At times I have painted winter scenes, viewed warmly inside from windows. Other times I’ve donned coat, hat, and scarf, and found some sheltered spot outdoors, painting in the weather for as long as I could take the nearly freezing temperatures, to capture the scene before me. Feeling the snow, not merely observing it, helps the scene appear most accurately on paper or canvas.
Though it is February, this year my new work is not realistic winter scenes. Yet, somehow, it reflects winter’s thoughtful solemnity. I am curiously enthusiastic about where these fresh paintings will take me, what they will reveal, what they have to say. Though started in recent weeks, they will not be finished for many months. It will take many layers and mediums to complete these large pieces (and oil paint must dry for nearly a year). Though there is not a speck of snow or frosted pine to be seen in these works, they are becoming a winter gift. Abstract, and with words, they express winter without what the senses see or feel. I eagerly watch where they want to go, how they will express what they tell me.

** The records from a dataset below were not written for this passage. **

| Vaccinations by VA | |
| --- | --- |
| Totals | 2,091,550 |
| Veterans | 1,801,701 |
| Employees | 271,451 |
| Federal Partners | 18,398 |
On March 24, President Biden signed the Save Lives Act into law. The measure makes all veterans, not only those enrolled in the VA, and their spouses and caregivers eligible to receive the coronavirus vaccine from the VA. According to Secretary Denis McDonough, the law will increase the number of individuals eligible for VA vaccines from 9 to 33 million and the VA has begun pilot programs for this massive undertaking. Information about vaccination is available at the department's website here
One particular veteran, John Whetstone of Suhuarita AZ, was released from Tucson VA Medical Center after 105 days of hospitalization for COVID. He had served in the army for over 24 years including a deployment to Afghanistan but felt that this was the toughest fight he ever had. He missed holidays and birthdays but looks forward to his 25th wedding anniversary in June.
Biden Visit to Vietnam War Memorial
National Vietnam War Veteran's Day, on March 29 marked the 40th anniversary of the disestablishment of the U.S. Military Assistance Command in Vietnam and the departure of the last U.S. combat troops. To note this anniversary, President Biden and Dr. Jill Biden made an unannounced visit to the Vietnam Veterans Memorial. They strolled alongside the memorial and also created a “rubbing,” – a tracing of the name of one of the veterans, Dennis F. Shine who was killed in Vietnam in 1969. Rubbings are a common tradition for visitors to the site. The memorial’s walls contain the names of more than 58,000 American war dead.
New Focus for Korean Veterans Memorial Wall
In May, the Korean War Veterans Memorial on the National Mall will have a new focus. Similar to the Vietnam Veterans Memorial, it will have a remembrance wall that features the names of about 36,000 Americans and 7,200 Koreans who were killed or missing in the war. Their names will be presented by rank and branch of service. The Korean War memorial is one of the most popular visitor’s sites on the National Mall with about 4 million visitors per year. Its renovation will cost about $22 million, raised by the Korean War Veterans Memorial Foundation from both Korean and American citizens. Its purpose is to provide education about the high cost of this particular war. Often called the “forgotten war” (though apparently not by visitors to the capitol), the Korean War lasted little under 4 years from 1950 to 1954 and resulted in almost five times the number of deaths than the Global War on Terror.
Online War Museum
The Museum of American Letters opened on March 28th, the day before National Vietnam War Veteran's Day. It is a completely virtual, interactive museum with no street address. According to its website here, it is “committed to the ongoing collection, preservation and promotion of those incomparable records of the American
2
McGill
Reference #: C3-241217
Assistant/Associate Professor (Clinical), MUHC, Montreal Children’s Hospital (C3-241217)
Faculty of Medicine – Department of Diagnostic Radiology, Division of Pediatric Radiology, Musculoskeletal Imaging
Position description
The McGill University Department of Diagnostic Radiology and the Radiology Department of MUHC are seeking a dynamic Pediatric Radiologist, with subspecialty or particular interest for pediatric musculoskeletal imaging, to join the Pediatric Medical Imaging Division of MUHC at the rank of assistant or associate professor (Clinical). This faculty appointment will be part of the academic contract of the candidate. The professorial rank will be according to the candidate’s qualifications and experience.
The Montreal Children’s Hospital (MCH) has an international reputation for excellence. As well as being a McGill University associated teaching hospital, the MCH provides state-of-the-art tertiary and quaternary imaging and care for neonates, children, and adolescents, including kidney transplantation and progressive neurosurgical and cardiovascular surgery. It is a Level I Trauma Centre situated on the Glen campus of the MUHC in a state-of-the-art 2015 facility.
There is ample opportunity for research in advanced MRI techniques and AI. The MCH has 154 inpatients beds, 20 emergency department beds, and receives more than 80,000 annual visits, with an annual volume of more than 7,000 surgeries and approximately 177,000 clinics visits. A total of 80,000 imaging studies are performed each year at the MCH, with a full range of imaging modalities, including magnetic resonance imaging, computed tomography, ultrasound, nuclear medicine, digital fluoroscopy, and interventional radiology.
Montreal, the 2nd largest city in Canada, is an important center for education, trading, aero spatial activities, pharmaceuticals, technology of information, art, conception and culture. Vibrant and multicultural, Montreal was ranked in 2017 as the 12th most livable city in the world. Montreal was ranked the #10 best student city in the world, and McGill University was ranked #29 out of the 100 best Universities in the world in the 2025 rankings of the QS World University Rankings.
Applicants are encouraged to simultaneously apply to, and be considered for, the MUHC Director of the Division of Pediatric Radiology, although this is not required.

Though excited about this new winter work, I do still appreciate my older paintings of snow-clad trees seen from a kitchen window, or frosty outdoor scenes that I managed to capture with frigid fingers one brave day. They capture the season.
What winter solitude gives me now is seasonless. It provides the perfect atmosphere in which to work spiritually. Deeper meaning than mere subject matter takes hold. Dictates of form drop away in favor of soul-directed expression. Ideas about life and being are born to thought and find their way to canvas. They go beyond appearances, beyond the senses. Lines and shapes convey more than sight suggests. Coupled with words and the movement of marks and hues, dark and light, deep meaning shines through. And if I work at it diligently, listening always, then the work is born with self-less purpose and beauty. One day when one of these new pieces is finished, I’ll share it with you.
Artwork: Snow Day, framed watercolor, approx. 30″ x 26″. I no longer have this piece; it was painted about a dozen years ago from my kitchen window and sold from my gallery, Shawnee Falls Studio, Gallery & Guesthouse.